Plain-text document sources
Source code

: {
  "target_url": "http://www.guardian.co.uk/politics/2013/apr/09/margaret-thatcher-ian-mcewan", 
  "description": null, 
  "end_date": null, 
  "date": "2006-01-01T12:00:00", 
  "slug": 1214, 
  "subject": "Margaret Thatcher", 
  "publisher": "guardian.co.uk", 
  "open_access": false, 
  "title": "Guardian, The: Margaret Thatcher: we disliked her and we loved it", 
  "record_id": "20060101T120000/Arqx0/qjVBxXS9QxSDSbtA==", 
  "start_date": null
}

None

Task directions: Reproduce the records verbatim, line for line.

Worked solution:
Source code

: {
  "target_url": "http://www.guardian.co.uk/politics/2013/apr/09/margaret-thatcher-ian-mcewan", 
  "description": null, 
  "end_date": null, 
  "date": "2006-01-01T12:00:00", 
  "slug": 1214, 
  "subject": "Margaret Thatcher", 
  "publisher": "guardian.co.uk", 
  "open_access": false, 
  "title": "Guardian, The: Margaret Thatcher: we disliked her and we loved it", 
  "record_id": "20060101T120000/Arqx0/qjVBxXS9QxSDSbtA==", 
  "start_date": null
}

None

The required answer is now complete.